Model-Guardian: Protecting against Data-Free Model Stealing Using Gradient Representations and Deceptive Predictions
This addresses the threat of model confidentiality breaches for cloud-based AI services, representing an incremental improvement over prior defenses.
The paper tackles the problem of data-free model stealing attacks on cloud-deployed machine learning models by introducing Model-Guardian, a defense framework that uses gradient representations and deceptive predictions, achieving state-of-the-art performance by outperforming eleven existing defense methods in experiments on seven attack types.
Model stealing attack is increasingly threatening the confidentiality of machine learning models deployed in the cloud.

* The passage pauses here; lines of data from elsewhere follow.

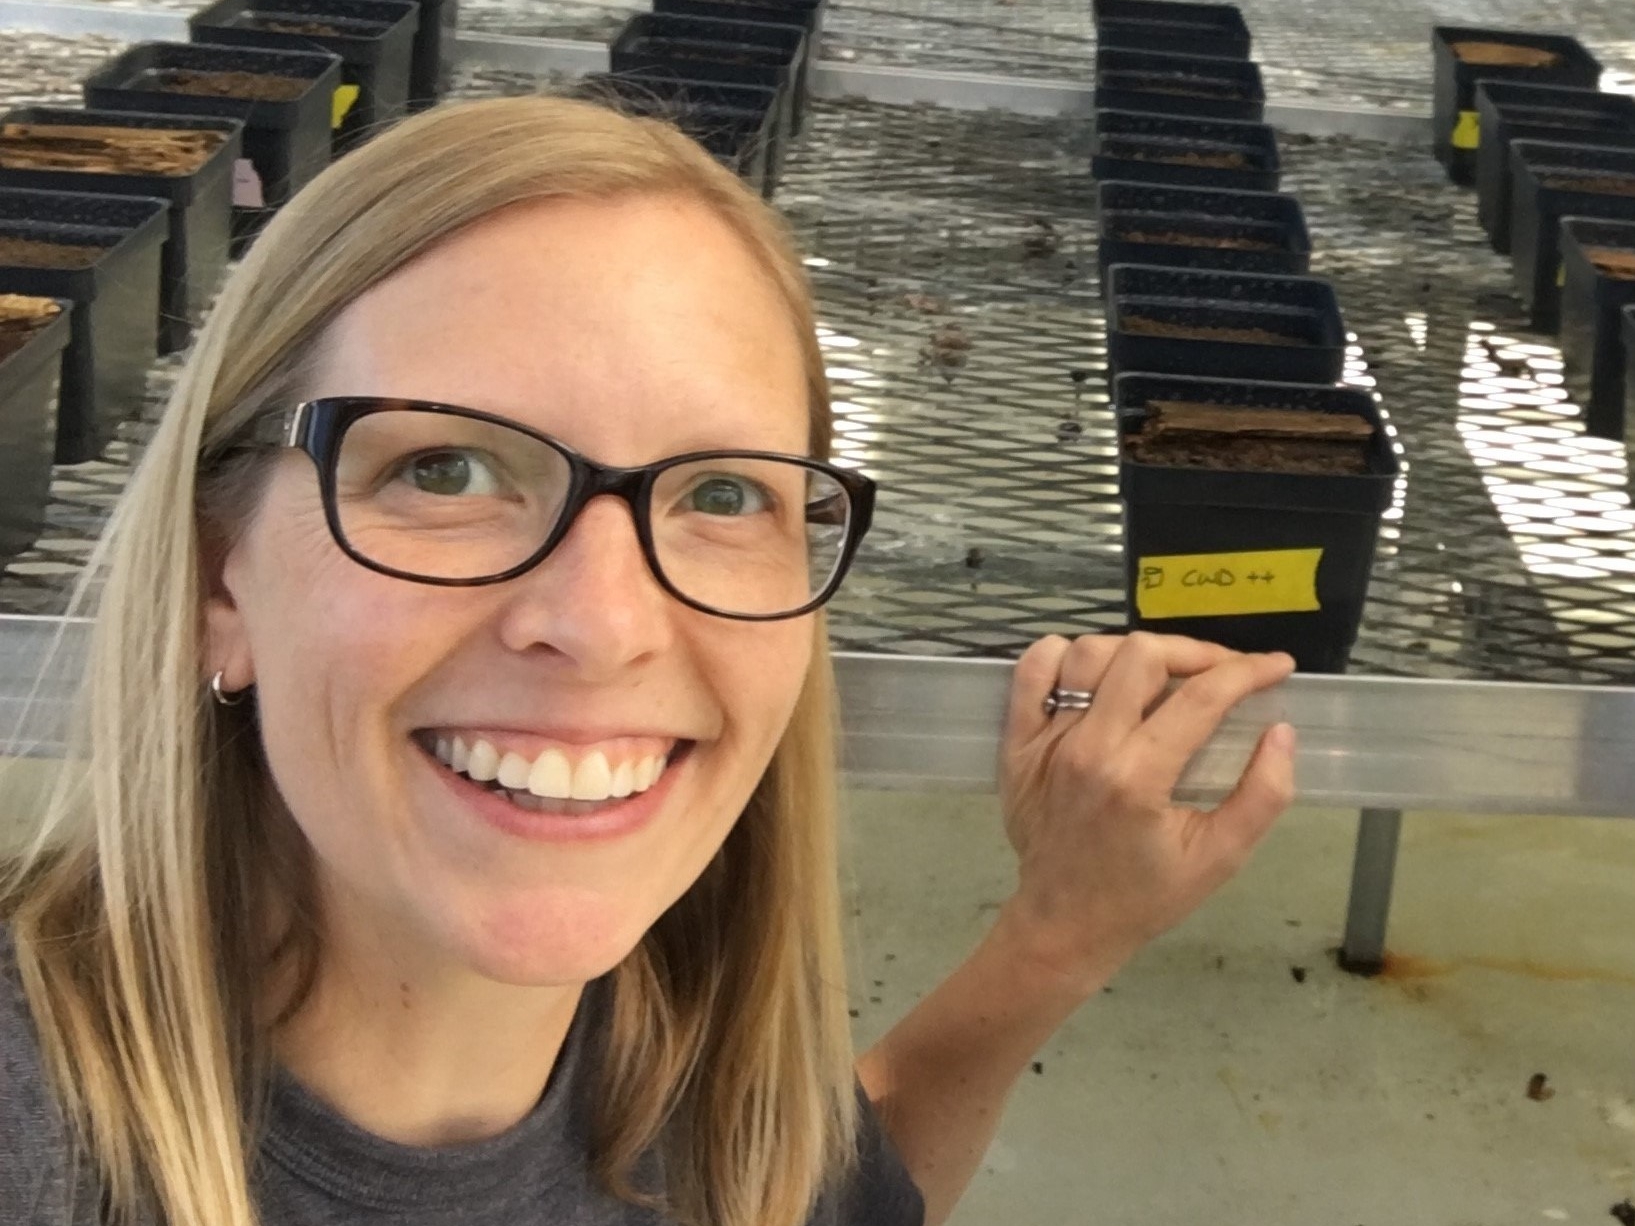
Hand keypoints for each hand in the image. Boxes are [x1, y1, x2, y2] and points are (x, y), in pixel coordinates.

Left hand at [994, 633, 1296, 995]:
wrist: (1065, 924)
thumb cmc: (1145, 895)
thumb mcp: (1220, 858)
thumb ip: (1263, 796)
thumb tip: (1281, 731)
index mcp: (1138, 779)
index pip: (1199, 698)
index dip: (1248, 672)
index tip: (1276, 667)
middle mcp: (1086, 748)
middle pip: (1141, 656)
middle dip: (1195, 653)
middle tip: (1222, 673)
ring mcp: (1044, 741)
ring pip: (1087, 654)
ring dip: (1134, 653)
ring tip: (1164, 675)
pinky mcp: (1016, 743)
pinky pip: (1031, 672)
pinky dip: (1062, 655)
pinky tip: (1096, 670)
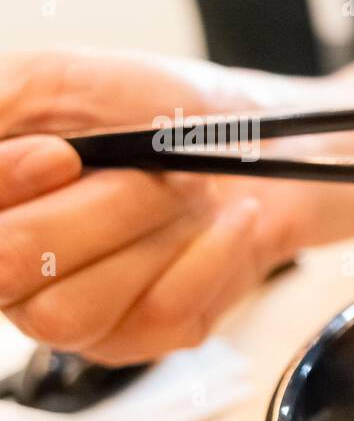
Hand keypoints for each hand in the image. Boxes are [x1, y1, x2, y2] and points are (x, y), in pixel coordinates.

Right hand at [0, 50, 309, 363]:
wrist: (260, 147)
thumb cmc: (160, 111)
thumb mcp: (59, 80)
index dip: (4, 186)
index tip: (62, 156)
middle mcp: (8, 269)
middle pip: (6, 266)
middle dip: (98, 210)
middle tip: (157, 175)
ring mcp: (69, 314)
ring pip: (72, 309)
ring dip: (151, 237)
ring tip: (190, 196)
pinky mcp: (136, 340)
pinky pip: (156, 318)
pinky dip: (207, 257)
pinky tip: (228, 222)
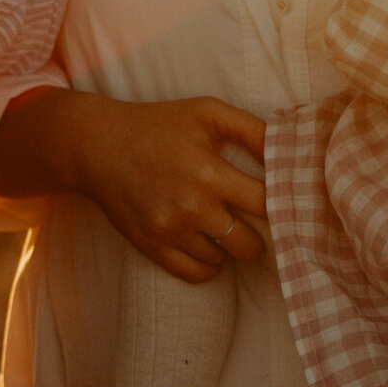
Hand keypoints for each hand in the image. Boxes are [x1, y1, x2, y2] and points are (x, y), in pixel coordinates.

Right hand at [0, 89, 267, 282]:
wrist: (96, 145)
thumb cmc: (157, 124)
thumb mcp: (205, 111)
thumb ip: (251, 129)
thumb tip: (290, 149)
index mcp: (209, 172)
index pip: (267, 204)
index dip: (281, 204)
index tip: (282, 201)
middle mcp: (191, 207)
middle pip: (250, 245)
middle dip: (257, 233)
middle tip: (249, 218)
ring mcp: (170, 232)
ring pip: (224, 260)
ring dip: (229, 246)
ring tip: (221, 224)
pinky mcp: (152, 248)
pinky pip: (197, 274)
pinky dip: (208, 264)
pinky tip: (205, 242)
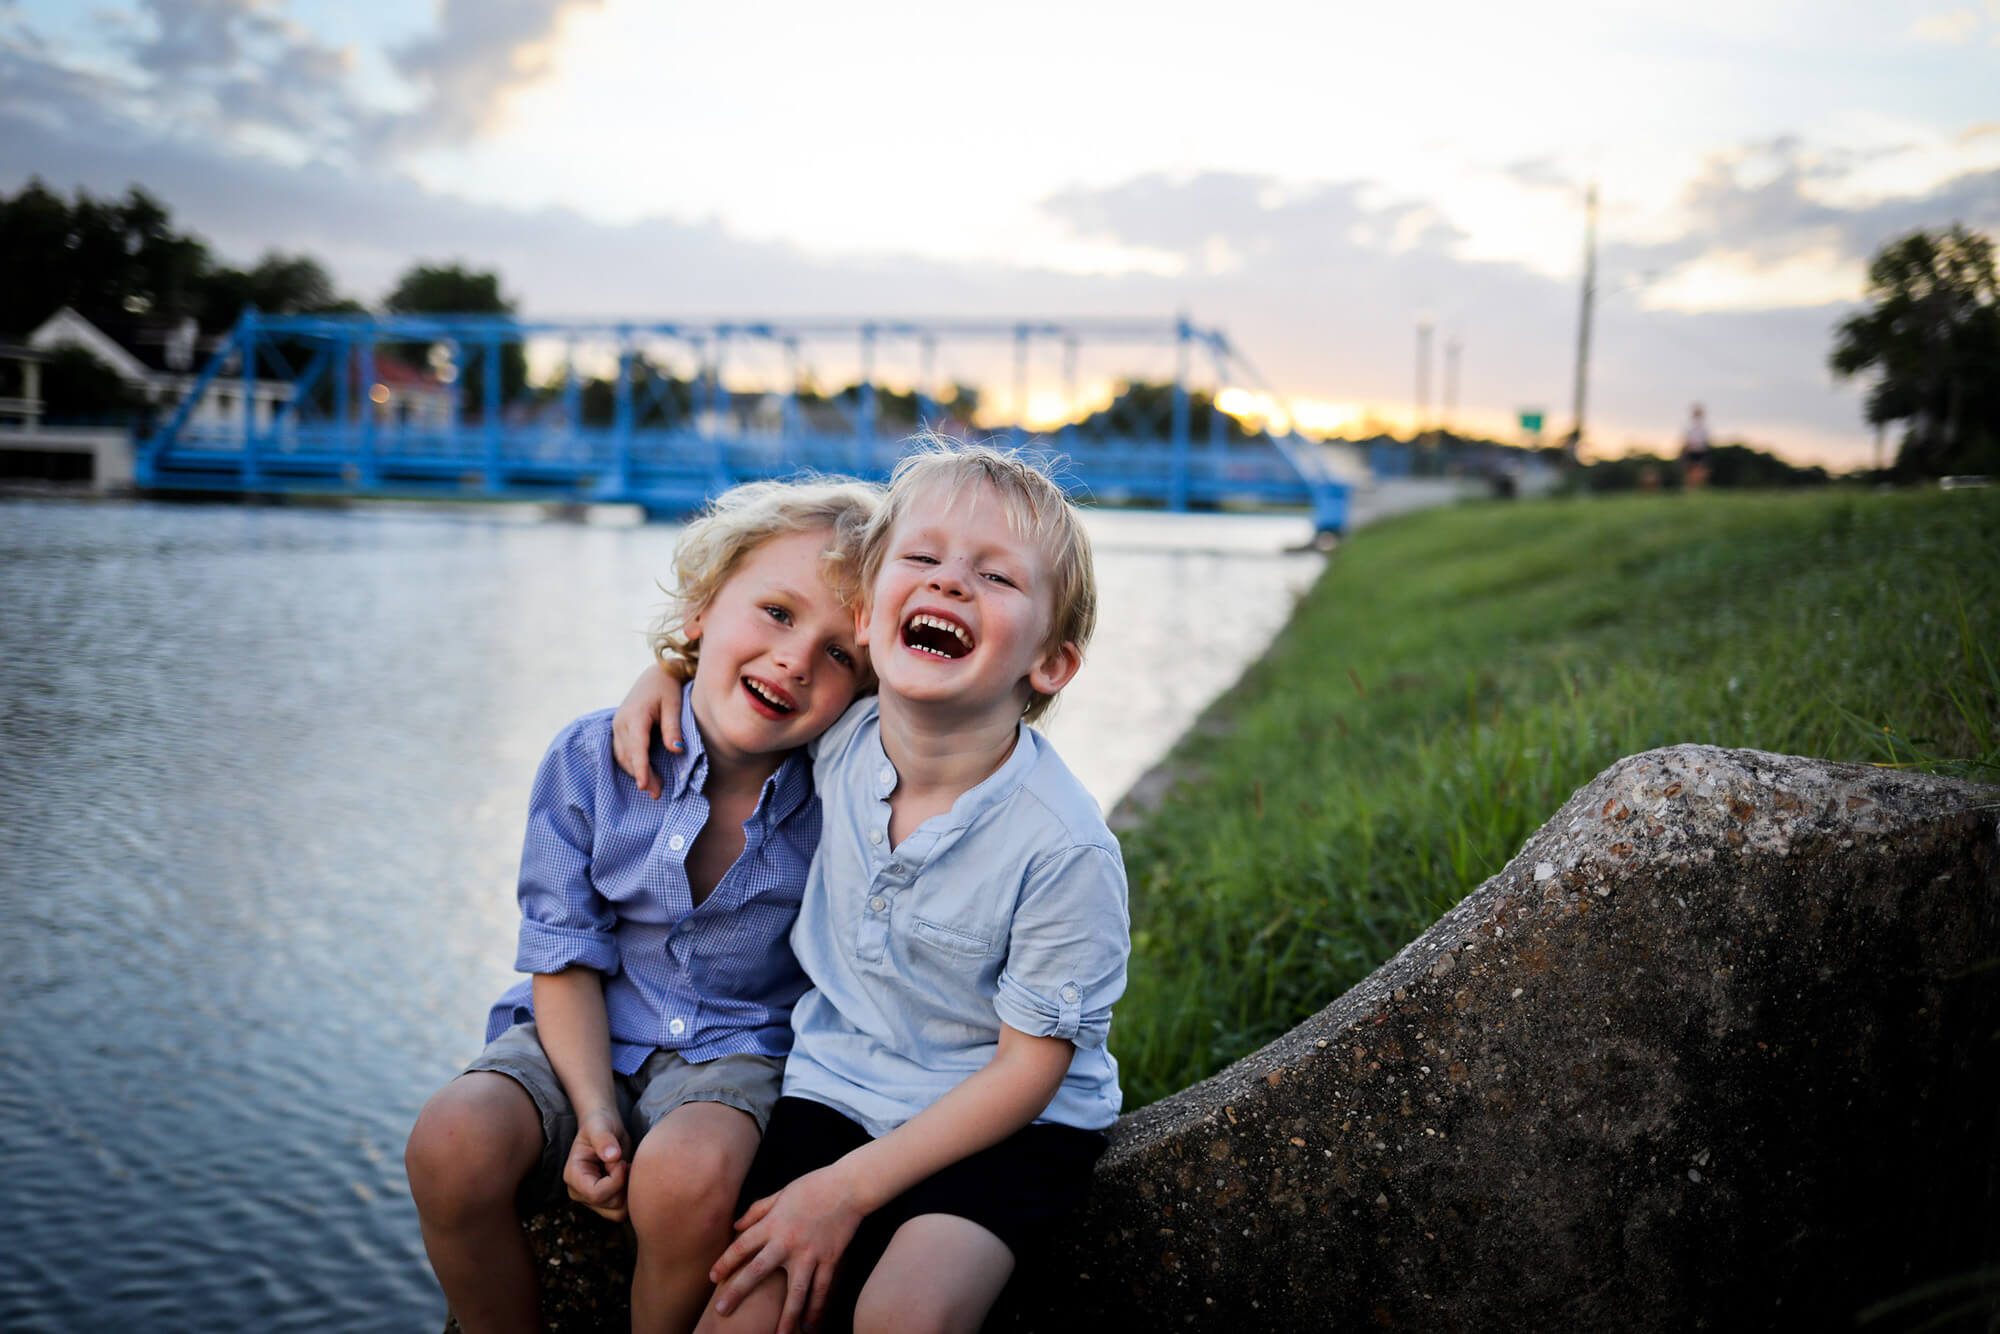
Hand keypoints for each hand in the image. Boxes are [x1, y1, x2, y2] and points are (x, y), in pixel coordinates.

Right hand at [563, 1107, 631, 1221]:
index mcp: (573, 1176)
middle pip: (610, 1205)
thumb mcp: (601, 1126)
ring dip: (628, 1192)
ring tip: (626, 1170)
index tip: (622, 1161)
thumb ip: (604, 1139)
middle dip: (623, 1184)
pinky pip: (622, 1209)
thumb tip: (612, 1156)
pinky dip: (630, 1196)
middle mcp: (579, 1192)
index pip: (596, 1194)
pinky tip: (628, 1176)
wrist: (604, 1126)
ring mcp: (592, 1199)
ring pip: (618, 1212)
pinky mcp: (605, 1201)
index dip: (616, 1180)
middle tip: (624, 1162)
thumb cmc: (600, 1124)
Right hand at [612, 664, 685, 798]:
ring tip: (653, 788)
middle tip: (656, 794)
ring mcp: (618, 725)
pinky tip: (645, 775)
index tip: (644, 786)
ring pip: (622, 756)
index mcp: (635, 715)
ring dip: (636, 772)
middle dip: (641, 776)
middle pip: (628, 755)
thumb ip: (673, 727)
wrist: (655, 675)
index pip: (637, 747)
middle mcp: (621, 722)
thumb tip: (676, 750)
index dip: (641, 768)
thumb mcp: (674, 705)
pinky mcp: (620, 729)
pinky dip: (632, 764)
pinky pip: (622, 751)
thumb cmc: (668, 688)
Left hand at [709, 1165, 865, 1333]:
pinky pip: (822, 1289)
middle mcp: (788, 1241)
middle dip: (738, 1292)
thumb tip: (736, 1226)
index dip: (726, 1262)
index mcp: (773, 1224)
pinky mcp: (830, 1259)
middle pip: (758, 1271)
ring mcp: (810, 1253)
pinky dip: (817, 1309)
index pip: (742, 1246)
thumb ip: (757, 1210)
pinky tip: (811, 1326)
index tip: (713, 1278)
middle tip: (722, 1311)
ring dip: (786, 1316)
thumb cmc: (813, 1186)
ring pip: (795, 1291)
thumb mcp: (780, 1193)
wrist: (849, 1186)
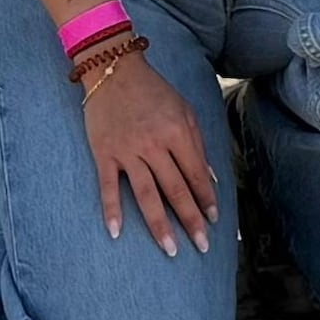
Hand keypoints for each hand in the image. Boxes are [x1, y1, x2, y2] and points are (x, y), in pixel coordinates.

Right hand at [81, 47, 221, 255]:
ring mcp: (127, 150)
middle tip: (202, 245)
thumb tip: (211, 179)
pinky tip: (116, 232)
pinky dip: (112, 210)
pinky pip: (108, 187)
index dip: (207, 199)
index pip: (196, 174)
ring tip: (170, 250)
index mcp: (177, 131)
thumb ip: (198, 144)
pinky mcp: (104, 153)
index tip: (214, 220)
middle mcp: (154, 143)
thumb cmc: (153, 91)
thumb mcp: (183, 110)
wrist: (113, 69)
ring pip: (147, 194)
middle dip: (191, 220)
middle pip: (175, 189)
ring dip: (159, 225)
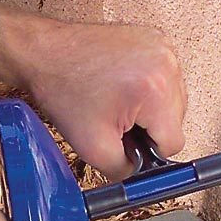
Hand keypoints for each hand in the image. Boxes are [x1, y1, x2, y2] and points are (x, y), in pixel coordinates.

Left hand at [22, 23, 186, 179]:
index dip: (148, 149)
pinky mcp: (157, 40)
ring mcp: (164, 48)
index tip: (126, 140)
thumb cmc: (63, 91)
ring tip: (117, 100)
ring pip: (173, 101)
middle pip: (176, 120)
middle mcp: (166, 64)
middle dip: (148, 126)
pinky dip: (149, 87)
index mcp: (155, 90)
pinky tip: (124, 85)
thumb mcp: (94, 148)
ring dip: (150, 108)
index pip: (174, 142)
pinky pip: (166, 79)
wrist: (44, 53)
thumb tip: (145, 180)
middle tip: (116, 118)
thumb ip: (127, 172)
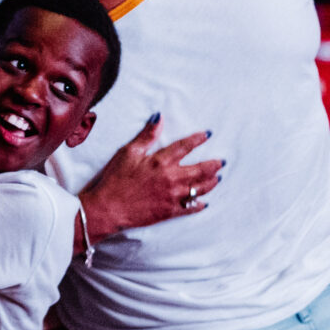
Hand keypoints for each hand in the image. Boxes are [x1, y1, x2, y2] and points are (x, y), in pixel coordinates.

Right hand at [79, 117, 223, 238]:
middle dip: (214, 165)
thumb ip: (146, 136)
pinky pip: (191, 208)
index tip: (208, 134)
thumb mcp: (128, 153)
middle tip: (221, 162)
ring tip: (217, 179)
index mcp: (161, 161)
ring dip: (211, 183)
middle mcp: (171, 178)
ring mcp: (173, 196)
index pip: (185, 146)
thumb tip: (159, 118)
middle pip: (201, 170)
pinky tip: (203, 202)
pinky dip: (199, 205)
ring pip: (200, 188)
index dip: (198, 139)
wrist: (108, 208)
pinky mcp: (170, 211)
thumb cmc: (115, 179)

Recent studies reveal that adversaries can exploit data synthesis techniques to steal machine learning models even in scenarios devoid of real data, leading to data-free model stealing attacks. Existing defenses against such attacks suffer from limitations, including poor effectiveness, insufficient generalization ability, and low comprehensiveness. In response, this paper introduces a novel defense framework named Model-Guardian. Comprising two components, Data-Free Model Stealing Detector (DFMS-Detector) and Deceptive Predictions (DPreds), Model-Guardian is designed to address the shortcomings of current defenses with the help of the artifact properties of synthetic samples and gradient representations of samples. Extensive experiments on seven prevalent data-free model stealing attacks showcase the effectiveness and superior generalization ability of Model-Guardian, outperforming eleven defense methods and establishing a new state-of-the-art performance. Notably, this work pioneers the utilization of various GANs and diffusion models for generating highly realistic query samples in attacks, with Model-Guardian demonstrating accurate detection capabilities.